=== Registros ===

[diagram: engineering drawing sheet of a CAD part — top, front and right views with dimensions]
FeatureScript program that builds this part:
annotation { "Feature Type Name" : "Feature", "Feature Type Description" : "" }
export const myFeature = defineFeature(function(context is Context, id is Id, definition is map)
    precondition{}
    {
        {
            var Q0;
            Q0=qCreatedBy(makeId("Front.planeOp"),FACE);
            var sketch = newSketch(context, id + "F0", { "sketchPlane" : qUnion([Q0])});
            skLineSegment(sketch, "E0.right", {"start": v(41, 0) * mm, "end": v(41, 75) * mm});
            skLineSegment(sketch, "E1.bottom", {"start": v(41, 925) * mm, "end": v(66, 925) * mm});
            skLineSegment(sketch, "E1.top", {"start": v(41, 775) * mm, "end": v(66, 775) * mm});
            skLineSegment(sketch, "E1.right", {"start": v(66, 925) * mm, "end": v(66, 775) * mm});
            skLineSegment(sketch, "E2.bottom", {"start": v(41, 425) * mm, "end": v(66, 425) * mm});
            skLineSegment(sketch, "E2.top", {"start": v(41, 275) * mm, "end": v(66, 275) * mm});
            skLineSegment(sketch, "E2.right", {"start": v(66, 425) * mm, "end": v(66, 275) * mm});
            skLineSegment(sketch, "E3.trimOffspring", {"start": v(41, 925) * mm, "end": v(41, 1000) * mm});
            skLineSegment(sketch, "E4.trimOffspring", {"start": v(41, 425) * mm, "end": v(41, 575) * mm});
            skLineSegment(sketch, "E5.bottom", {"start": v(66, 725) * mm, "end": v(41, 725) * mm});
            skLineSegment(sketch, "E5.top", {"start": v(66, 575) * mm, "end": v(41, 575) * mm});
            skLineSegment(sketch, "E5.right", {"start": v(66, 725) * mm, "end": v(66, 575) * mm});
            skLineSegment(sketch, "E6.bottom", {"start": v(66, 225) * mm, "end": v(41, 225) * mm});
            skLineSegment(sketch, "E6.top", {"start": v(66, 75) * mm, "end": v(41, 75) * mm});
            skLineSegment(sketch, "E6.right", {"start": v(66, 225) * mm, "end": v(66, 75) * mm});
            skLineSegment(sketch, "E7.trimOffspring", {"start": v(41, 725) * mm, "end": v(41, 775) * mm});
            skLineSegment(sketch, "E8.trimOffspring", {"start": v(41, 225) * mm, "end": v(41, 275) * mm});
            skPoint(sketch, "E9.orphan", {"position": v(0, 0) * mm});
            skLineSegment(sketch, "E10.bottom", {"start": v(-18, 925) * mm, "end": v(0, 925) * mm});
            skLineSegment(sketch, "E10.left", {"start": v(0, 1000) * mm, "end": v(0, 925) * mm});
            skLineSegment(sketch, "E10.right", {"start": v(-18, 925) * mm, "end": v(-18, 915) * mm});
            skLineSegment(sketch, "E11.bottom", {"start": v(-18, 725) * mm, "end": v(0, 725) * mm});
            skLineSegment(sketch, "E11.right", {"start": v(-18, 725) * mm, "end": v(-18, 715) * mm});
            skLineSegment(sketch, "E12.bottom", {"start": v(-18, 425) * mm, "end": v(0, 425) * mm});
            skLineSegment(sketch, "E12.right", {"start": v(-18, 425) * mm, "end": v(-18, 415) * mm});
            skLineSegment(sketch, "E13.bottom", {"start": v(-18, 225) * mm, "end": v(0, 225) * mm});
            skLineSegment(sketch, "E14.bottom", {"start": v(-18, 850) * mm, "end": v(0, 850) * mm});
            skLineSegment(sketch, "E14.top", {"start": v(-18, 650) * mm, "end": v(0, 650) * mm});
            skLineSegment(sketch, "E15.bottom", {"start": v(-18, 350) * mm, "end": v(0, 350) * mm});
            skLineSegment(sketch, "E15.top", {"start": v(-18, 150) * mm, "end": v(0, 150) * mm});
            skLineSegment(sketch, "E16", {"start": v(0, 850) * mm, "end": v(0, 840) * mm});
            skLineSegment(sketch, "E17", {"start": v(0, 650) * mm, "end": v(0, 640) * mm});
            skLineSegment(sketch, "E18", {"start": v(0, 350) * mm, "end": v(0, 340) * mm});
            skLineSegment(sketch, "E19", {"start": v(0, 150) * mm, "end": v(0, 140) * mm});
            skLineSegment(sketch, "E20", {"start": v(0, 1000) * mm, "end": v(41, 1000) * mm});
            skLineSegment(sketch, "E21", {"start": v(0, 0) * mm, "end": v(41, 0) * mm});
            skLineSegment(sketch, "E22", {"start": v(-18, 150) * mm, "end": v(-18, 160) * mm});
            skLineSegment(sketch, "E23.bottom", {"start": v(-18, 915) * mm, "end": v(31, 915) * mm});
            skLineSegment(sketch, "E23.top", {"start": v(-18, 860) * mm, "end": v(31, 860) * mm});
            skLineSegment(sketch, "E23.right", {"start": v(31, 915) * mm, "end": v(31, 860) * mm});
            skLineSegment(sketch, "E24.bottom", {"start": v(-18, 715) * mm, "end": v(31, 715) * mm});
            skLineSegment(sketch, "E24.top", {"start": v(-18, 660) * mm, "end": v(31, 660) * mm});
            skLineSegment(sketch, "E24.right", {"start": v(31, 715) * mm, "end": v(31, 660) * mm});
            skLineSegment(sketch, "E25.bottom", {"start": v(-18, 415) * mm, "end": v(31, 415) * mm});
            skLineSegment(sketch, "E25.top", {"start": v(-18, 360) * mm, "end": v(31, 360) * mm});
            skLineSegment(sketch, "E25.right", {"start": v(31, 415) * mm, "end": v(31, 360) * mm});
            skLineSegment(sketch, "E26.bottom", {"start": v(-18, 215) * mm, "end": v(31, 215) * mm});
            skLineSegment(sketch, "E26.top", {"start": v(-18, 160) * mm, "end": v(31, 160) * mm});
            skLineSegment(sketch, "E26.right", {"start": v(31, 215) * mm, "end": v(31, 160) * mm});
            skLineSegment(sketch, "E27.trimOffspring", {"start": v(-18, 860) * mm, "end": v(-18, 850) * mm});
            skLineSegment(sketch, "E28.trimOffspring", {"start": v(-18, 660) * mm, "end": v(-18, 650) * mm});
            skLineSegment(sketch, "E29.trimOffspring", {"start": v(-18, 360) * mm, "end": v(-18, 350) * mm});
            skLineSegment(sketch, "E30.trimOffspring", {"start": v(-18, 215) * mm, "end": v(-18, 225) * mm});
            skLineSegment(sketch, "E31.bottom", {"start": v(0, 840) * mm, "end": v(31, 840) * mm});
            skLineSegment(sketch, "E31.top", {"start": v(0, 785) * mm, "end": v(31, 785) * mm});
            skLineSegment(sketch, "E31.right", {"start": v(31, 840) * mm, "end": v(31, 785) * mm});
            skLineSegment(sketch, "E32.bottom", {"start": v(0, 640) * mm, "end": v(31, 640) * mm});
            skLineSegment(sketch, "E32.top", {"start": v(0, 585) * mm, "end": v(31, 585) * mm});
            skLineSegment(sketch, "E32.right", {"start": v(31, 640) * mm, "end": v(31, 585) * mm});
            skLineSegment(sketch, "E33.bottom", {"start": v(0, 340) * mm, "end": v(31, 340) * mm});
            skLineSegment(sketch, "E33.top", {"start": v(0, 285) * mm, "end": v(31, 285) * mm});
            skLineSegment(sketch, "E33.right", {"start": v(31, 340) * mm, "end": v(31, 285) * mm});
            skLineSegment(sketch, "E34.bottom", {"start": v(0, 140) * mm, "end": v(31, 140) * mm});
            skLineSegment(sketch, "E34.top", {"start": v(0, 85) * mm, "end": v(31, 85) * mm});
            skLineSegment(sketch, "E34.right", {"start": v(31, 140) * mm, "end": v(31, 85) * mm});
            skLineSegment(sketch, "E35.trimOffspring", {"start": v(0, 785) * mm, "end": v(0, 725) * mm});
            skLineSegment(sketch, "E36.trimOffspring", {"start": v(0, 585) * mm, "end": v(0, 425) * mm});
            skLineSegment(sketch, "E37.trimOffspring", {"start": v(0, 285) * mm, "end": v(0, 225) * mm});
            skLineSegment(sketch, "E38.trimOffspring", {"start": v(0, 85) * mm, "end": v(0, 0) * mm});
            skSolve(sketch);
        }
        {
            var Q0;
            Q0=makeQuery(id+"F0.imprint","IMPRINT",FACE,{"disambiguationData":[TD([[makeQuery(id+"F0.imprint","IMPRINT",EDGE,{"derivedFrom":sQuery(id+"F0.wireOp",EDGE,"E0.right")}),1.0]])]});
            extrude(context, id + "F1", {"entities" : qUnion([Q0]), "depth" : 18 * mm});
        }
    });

===

Instrucción dada => Indica el número de líneas de los registros que contienen la cadena "qUnion", distinguiendo mayúsculas de minúsculas. Responde únicamente con la cifra.

Resultado del ejercicio => 2